Wermelskirchen : 2000 erlegte Wildschweine im vergangenen Jahr

Die Jäger des Rheinisch-Bergischen Kreises bereiten sich auf die afrikanische Schweinepest vor. Sie erlegten im vergangenen Jahr mit 2000 Tieren doppelt so viele Wildschweine wie 2016, wie das Kreisveterinäramt mitteilt. "Ich bedanke mich bei den Jägern ganz herzlich für ihren verstärkten Einsatz bei der Schwarzwildjagd", sagt Kreisveterinär Thomas Mönig. Er hoffe, dass sich dieser Trend in diesem Jahr fortsetze. Dann hätte es das Virus viel schwerer sich festzusetzen.

Die Hauptgefahr für die Einschleppung liege darin, dass der Erreger über mitgebrachte und nicht ordnungsgemäß entsorgte Lebensmittel zu den heimischen Schwarzwildbeständen gelangen könnte.
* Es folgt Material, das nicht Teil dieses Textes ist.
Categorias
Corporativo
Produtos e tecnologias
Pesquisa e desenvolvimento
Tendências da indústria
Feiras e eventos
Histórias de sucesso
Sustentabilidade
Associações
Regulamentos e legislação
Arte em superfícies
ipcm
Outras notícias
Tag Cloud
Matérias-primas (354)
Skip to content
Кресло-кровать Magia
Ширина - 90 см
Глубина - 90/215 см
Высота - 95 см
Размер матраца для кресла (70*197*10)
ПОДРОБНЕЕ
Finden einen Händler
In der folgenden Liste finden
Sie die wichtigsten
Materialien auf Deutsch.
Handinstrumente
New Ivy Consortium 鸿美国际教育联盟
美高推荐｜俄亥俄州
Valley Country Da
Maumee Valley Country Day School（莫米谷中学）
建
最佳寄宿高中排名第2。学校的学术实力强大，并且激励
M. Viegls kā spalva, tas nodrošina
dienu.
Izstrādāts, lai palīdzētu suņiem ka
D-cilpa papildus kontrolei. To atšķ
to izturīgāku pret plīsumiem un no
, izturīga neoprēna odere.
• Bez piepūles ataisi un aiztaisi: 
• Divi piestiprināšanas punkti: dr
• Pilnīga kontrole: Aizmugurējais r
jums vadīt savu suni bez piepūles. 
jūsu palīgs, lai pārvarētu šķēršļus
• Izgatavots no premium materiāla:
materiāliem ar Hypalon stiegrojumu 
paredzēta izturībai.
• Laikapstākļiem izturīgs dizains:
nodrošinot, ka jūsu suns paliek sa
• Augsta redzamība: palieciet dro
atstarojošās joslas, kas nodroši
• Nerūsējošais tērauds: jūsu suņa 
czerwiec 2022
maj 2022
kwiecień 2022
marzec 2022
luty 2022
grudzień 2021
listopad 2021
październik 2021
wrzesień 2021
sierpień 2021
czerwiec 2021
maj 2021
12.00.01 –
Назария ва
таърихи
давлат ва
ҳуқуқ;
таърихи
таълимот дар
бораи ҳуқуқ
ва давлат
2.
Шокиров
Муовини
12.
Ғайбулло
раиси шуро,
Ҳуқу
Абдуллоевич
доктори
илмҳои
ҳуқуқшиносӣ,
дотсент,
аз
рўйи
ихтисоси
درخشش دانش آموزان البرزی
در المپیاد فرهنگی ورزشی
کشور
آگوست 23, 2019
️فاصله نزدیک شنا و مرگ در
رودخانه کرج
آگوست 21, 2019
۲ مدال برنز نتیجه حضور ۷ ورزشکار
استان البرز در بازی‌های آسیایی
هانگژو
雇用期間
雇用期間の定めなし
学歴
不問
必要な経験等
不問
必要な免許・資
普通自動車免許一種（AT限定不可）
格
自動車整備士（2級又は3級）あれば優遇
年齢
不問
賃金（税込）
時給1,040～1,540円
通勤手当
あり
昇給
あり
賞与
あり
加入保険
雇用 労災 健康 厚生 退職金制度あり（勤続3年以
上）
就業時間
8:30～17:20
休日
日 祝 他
Wenn die Krankheit erstmal eingeschleppt sei, das zeigten die Geschehnisse in Polen und dem Baltikum, verbreite sich die Tierseuche sehr schnell und setze sich dann in der Region fest.

"Das Schwarzwild hat sich infolge des Klimawandels, eines geänderten Nahrungsangebotes aber auch aufgrund der besonderen Intelligenz der Tiere erheblich vermehren können", erläuterte Michael Petrak von der Wildforschungsstelle NRW. Die hohe Schwarzwildpopulation begünstige die Ausbreitung der Tierseuche bei einer Einschleppung. Ziel müsse es daher sein, die Bestände deutlich zu reduzieren und dauerhaft auf einem niedrigen Niveau zu halten.